### Dataset extract ###

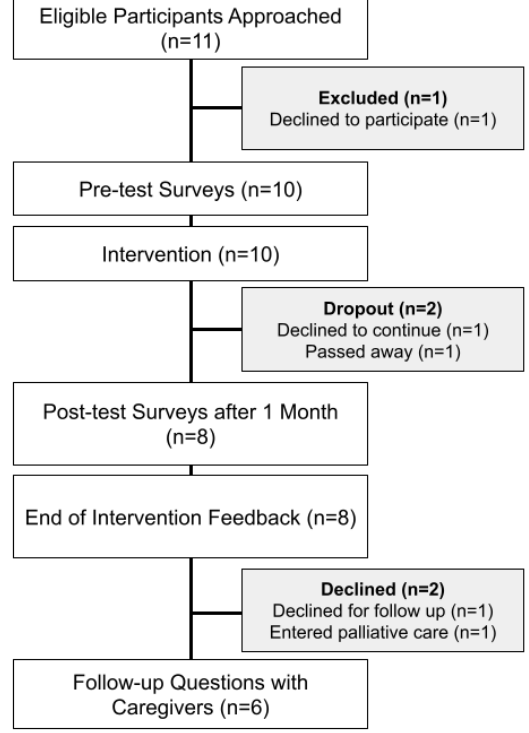
Figure 2. Flow Diagram for Design of Study There are four male participants and four female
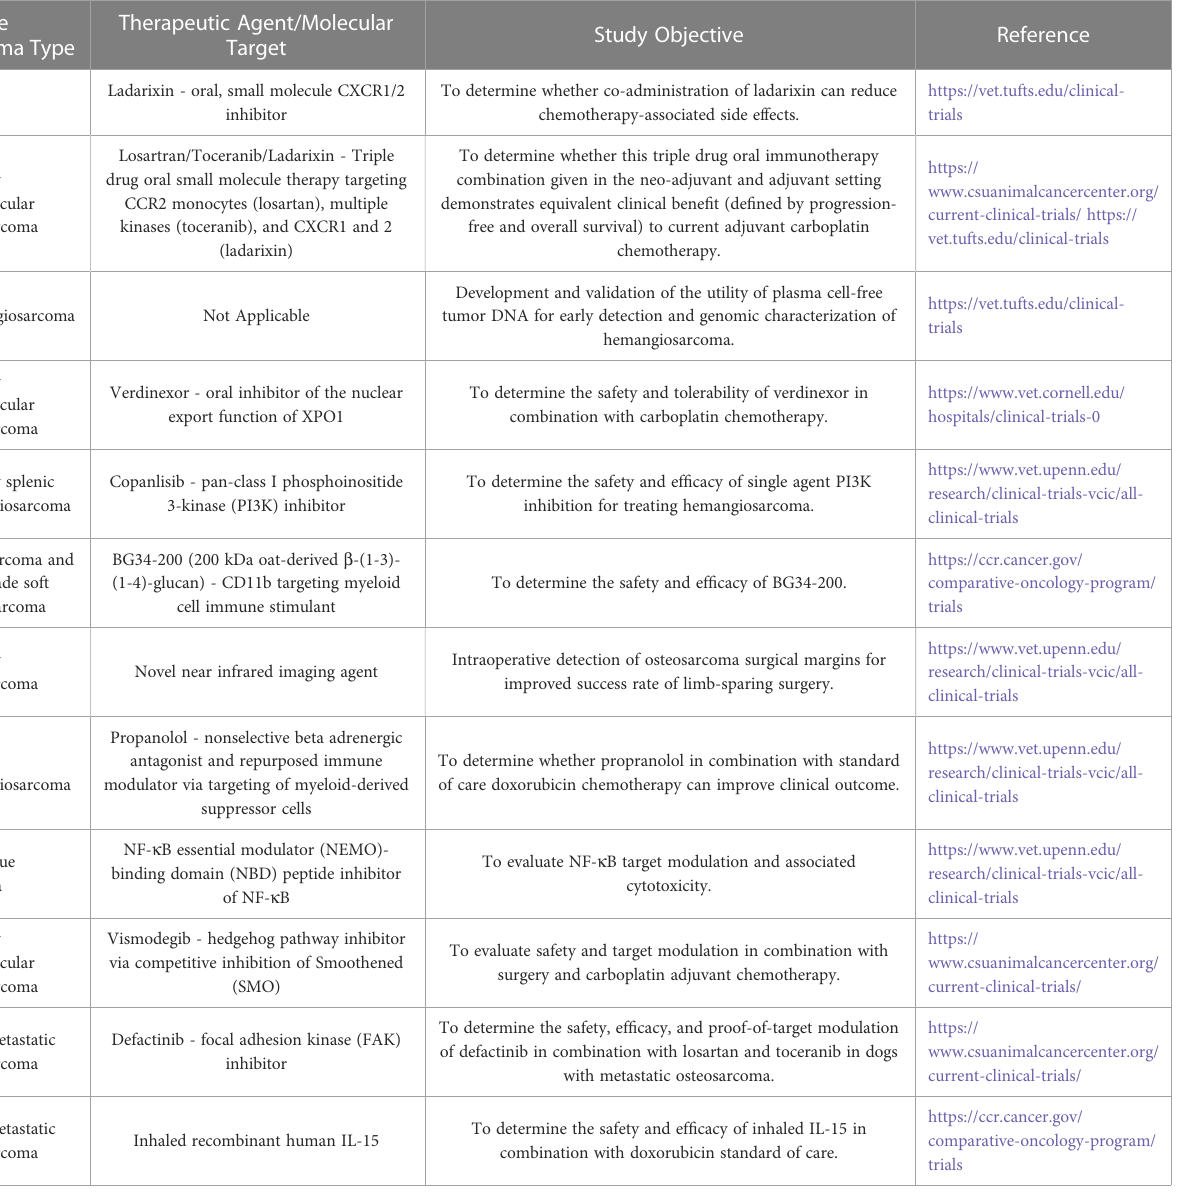
TABLE 1 Ongoing canine sarcoma trials that can inform human studies. Canine Sarcoma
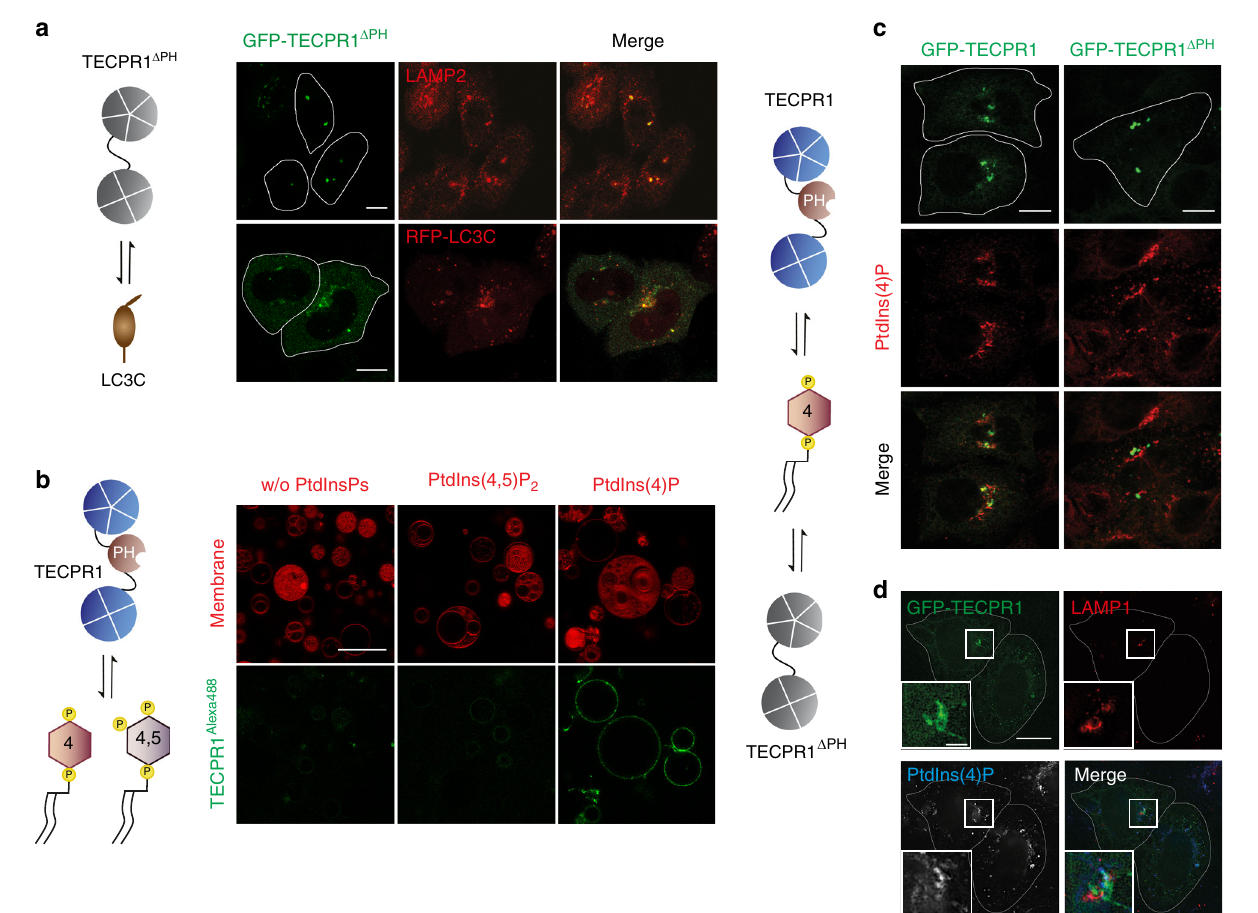
Fig. 4 TECPR1 selectively binds PtdIns(4)P. a Colocalization of GFP-TECPR1 Δ PH with RFP-LC3C or immunostained LAMP2. Scale bars, 10 µ m. b Binding of Alexa488-labeled TECPR1 to GUVs containing indicated PtdInsP. Scale bars, 20 µ m. See also Supplementary Fig. 4b. c Colocalization of GFP-TECPR1 or GFP-TECPR1 Δ PH with immunostained PtdIns(4)P in TECPR1 KO cells. Scale bars, 10 µ m. d Structured-illumination microscopy of TECPR1 KO cells expressing GFP-TECPR1 that were stained for LAMP1 and PtdIns(4)P. Scale bar, 10 µ m, insets, 2.5 µ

###

**About this task**
The word "that" appears in some lines of the data. Copy every one of those lines.

**Completed task**
TABLE 1 Ongoing canine sarcoma trials that can inform human studies. Canine Sarcoma
Fig. 4 TECPR1 selectively binds PtdIns(4)P. a Colocalization of GFP-TECPR1 Δ PH with RFP-LC3C or immunostained LAMP2. Scale bars, 10 µ m. b Binding of Alexa488-labeled TECPR1 to GUVs containing indicated PtdInsP. Scale bars, 20 µ m. See also Supplementary Fig. 4b. c Colocalization of GFP-TECPR1 or GFP-TECPR1 Δ PH with immunostained PtdIns(4)P in TECPR1 KO cells. Scale bars, 10 µ m. d Structured-illumination microscopy of TECPR1 KO cells expressing GFP-TECPR1 that were stained for LAMP1 and PtdIns(4)P. Scale bar, 10 µ m, insets, 2.5 µ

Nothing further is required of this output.